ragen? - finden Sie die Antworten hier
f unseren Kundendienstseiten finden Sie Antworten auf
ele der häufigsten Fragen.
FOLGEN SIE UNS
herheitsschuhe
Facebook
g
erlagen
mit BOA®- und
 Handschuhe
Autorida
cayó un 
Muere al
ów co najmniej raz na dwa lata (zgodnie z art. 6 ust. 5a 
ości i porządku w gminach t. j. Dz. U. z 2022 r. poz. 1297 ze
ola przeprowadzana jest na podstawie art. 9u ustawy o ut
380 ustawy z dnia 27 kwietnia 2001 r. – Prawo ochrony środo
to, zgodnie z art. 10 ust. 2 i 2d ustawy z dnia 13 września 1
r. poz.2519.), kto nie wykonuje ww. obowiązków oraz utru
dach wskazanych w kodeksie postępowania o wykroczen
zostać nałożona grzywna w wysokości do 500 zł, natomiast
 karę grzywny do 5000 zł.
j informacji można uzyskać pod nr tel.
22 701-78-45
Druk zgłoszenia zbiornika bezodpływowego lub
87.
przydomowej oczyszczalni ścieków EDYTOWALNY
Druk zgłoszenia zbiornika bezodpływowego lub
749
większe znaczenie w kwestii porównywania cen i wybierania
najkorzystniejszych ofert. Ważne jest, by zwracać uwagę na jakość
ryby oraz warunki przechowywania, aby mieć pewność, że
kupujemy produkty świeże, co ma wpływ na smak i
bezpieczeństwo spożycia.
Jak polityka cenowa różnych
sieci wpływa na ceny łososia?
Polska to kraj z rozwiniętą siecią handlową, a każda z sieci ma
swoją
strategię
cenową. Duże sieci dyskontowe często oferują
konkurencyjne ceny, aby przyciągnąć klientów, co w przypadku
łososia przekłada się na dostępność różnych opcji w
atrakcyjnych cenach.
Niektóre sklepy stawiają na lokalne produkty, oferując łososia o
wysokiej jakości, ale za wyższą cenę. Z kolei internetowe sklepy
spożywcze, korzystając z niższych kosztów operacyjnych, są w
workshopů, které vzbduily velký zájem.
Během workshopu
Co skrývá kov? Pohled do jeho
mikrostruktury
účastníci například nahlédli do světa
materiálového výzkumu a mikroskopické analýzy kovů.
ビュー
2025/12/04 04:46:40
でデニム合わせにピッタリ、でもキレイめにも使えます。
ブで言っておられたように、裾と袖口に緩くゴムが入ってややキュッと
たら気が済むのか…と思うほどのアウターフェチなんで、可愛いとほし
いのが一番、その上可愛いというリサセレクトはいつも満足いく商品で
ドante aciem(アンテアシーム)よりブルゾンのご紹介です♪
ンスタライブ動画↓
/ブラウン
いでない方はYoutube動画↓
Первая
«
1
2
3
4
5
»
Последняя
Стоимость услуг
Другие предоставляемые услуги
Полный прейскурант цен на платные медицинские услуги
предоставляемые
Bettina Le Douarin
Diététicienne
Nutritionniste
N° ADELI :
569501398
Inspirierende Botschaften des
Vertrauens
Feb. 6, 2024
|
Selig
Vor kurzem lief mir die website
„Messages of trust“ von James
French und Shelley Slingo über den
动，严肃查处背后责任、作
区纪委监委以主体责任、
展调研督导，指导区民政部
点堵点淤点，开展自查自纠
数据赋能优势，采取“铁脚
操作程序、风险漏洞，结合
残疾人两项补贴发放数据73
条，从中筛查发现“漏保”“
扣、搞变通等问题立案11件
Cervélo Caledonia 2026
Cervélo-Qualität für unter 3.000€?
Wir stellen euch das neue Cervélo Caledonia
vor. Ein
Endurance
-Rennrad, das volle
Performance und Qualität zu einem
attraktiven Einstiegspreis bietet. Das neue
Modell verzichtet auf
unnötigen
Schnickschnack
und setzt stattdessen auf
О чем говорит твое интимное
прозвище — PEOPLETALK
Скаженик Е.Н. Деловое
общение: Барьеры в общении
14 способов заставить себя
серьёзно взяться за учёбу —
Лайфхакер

_ _ _ _

# Problem description:
Everything in the listing should be given again word for word.

# Expected answer:
ragen? - finden Sie die Antworten hier
f unseren Kundendienstseiten finden Sie Antworten auf
ele der häufigsten Fragen.
FOLGEN SIE UNS
herheitsschuhe
Facebook
g
erlagen
mit BOA®- und
 Handschuhe
Autorida
cayó un 
Muere al
ów co najmniej raz na dwa lata (zgodnie z art. 6 ust. 5a 
ości i porządku w gminach t. j. Dz. U. z 2022 r. poz. 1297 ze
ola przeprowadzana jest na podstawie art. 9u ustawy o ut
380 ustawy z dnia 27 kwietnia 2001 r. – Prawo ochrony środo
to, zgodnie z art. 10 ust. 2 i 2d ustawy z dnia 13 września 1
r. poz.2519.), kto nie wykonuje ww. obowiązków oraz utru
dach wskazanych w kodeksie postępowania o wykroczen
zostać nałożona grzywna w wysokości do 500 zł, natomiast
 karę grzywny do 5000 zł.
j informacji można uzyskać pod nr tel.
22 701-78-45
Druk zgłoszenia zbiornika bezodpływowego lub
87.
przydomowej oczyszczalni ścieków EDYTOWALNY
Druk zgłoszenia zbiornika bezodpływowego lub
749
większe znaczenie w kwestii porównywania cen i wybierania
najkorzystniejszych ofert. Ważne jest, by zwracać uwagę na jakość
ryby oraz warunki przechowywania, aby mieć pewność, że
kupujemy produkty świeże, co ma wpływ na smak i
bezpieczeństwo spożycia.
Jak polityka cenowa różnych
sieci wpływa na ceny łososia?
Polska to kraj z rozwiniętą siecią handlową, a każda z sieci ma
swoją
strategię
cenową. Duże sieci dyskontowe często oferują
konkurencyjne ceny, aby przyciągnąć klientów, co w przypadku
łososia przekłada się na dostępność różnych opcji w
atrakcyjnych cenach.
Niektóre sklepy stawiają na lokalne produkty, oferując łososia o
wysokiej jakości, ale za wyższą cenę. Z kolei internetowe sklepy
spożywcze, korzystając z niższych kosztów operacyjnych, są w
workshopů, které vzbduily velký zájem.
Během workshopu
Co skrývá kov? Pohled do jeho
mikrostruktury
účastníci například nahlédli do světa
materiálového výzkumu a mikroskopické analýzy kovů.
ビュー
2025/12/04 04:46:40
でデニム合わせにピッタリ、でもキレイめにも使えます。
ブで言っておられたように、裾と袖口に緩くゴムが入ってややキュッと
たら気が済むのか…と思うほどのアウターフェチなんで、可愛いとほし
いのが一番、その上可愛いというリサセレクトはいつも満足いく商品で
ドante aciem(アンテアシーム)よりブルゾンのご紹介です♪
ンスタライブ動画↓
/ブラウン
いでない方はYoutube動画↓
Первая
«
1
2
3
4
5
»
Последняя
Стоимость услуг
Другие предоставляемые услуги
Полный прейскурант цен на платные медицинские услуги
предоставляемые
Bettina Le Douarin
Diététicienne
Nutritionniste
N° ADELI :
569501398
Inspirierende Botschaften des
Vertrauens
Feb. 6, 2024
|
Selig
Vor kurzem lief mir die website
„Messages of trust“ von James
French und Shelley Slingo über den
动，严肃查处背后责任、作
区纪委监委以主体责任、
展调研督导，指导区民政部
点堵点淤点，开展自查自纠
数据赋能优势，采取“铁脚
操作程序、风险漏洞，结合
残疾人两项补贴发放数据73
条，从中筛查发现“漏保”“
扣、搞变通等问题立案11件
Cervélo Caledonia 2026
Cervélo-Qualität für unter 3.000€?
Wir stellen euch das neue Cervélo Caledonia
vor. Ein
Endurance
-Rennrad, das volle
Performance und Qualität zu einem
attraktiven Einstiegspreis bietet. Das neue
Modell verzichtet auf
unnötigen
Schnickschnack
und setzt stattdessen auf
О чем говорит твое интимное
прозвище — PEOPLETALK
Скаженик Е.Н. Деловое
общение: Барьеры в общении
14 способов заставить себя
серьёзно взяться за учёбу —
Лайфхакер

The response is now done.